Tamersoy Acar, Loukides Grigorios, Denny Joshua C, Malin Bradley
Department of Biomedical Informatics, School of Medicine Vanderbilt University, Nashville, Tennessee.
AMIA Annu Symp Proc. 2010 Nov 13;2010:782-6.
Patient-specific data from electronic medical records (EMRs) is increasingly shared in a de-identified form to support research. However, EMRs are susceptible to noise, error, and variation, which can limit their utility for reuse. One way to enhance the utility of EMRs is to record the number of times diagnosis codes are assigned to a patient when this data is shared. This is, however, challenging because releasing such data may be leveraged to compromise patients' identity. In this paper, we present an approach that, to the best of our knowledge, is the first that can prevent re-identification through repeated diagnosis codes. Our method transforms records to preserve privacy while retaining much of their utility. Experiments conducted using 2676 patients from the EMR system of the Vanderbilt University Medical Center verify that our method is able to retain an average of 95.4% of the diagnosis codes in a common data sharing scenario.

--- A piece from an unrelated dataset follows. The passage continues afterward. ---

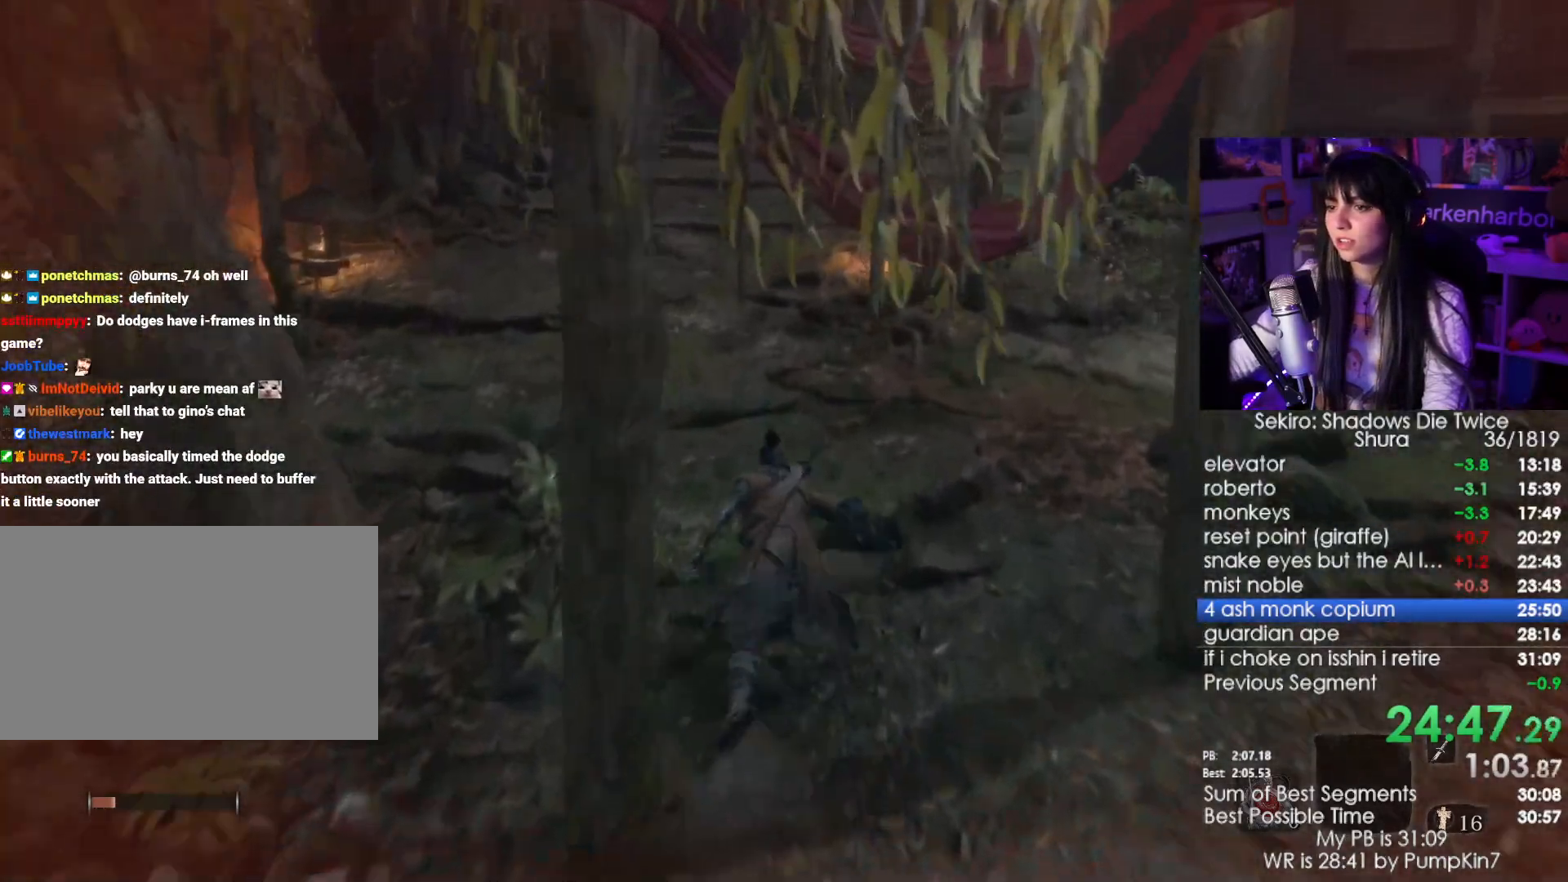
{"keys": ["shift", "w"], "mouse": [], "events": []}
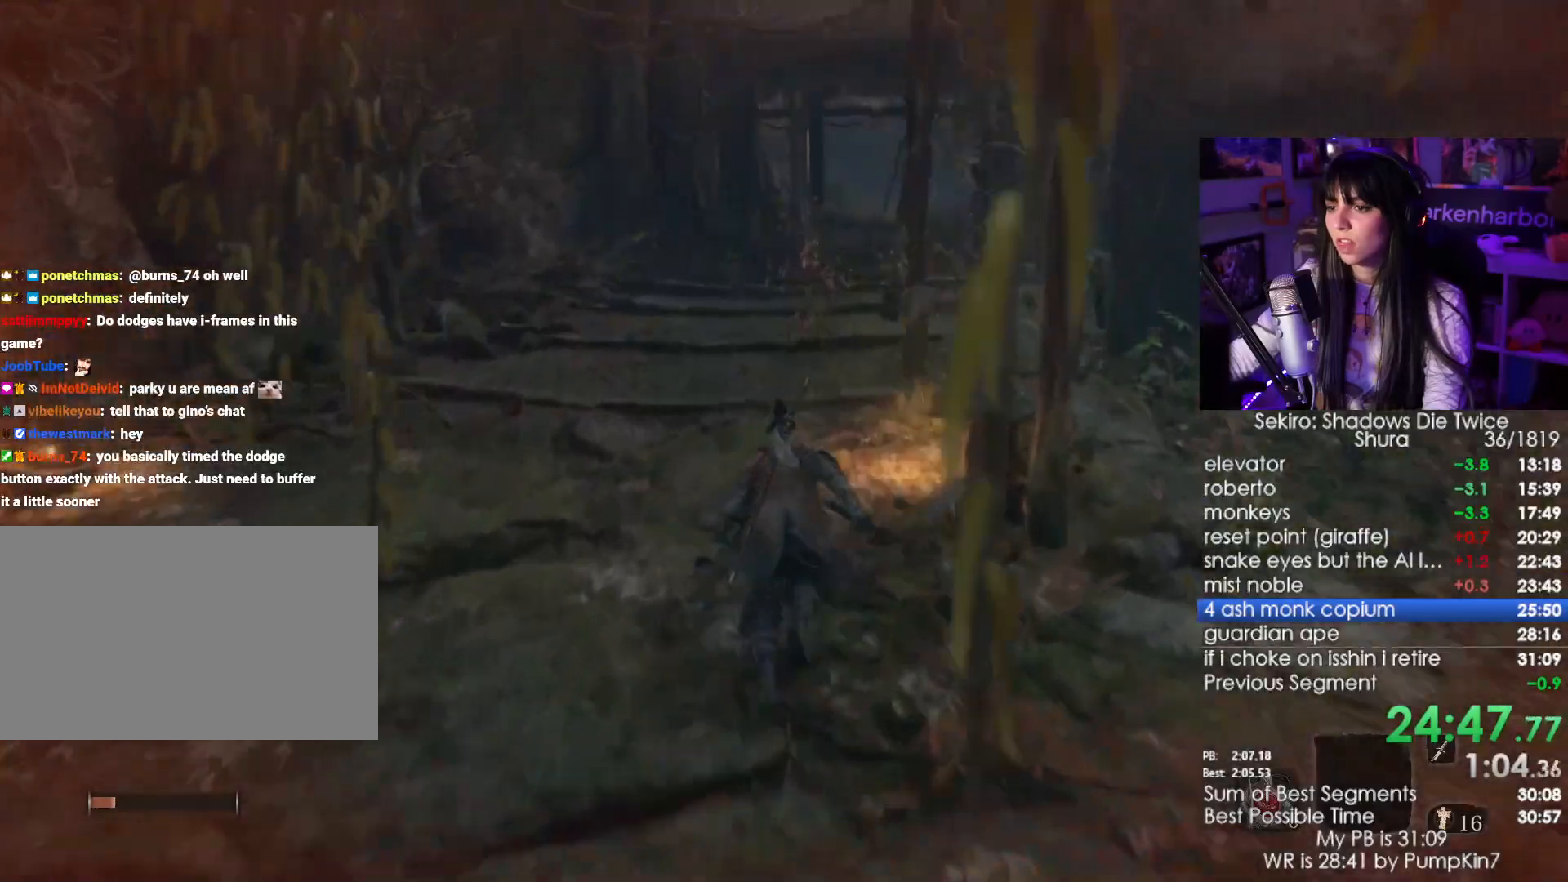
{"keys": [], "mouse": [], "events": [[300, "tab", "down"], [400, "shift", "up"], [450, "tab", "up"], [450, "w", "up"]]}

来自电子病历(EMR)的患者特定数据越来越多地以去标识化的形式共享,以支持研究。然而,电子病历容易受到噪声、错误和变异的影响,这可能会限制其重复使用的效用。提高电子病历效用的一种方法是在共享此数据时记录分配给患者的诊断代码的次数。然而,这具有挑战性,因为发布此类数据可能会被用于泄露患者身份。在本文中,据我们所知,我们提出了一种能够通过重复的诊断代码防止重新识别的方法。我们的方法在保留记录大部分效用的同时对其进行转换以保护隐私。使用范德比尔特大学医学中心电子病历系统的2676名患者进行的实验证实,在常见的数据共享场景中,我们的方法能够平均保留95.4%的诊断代码。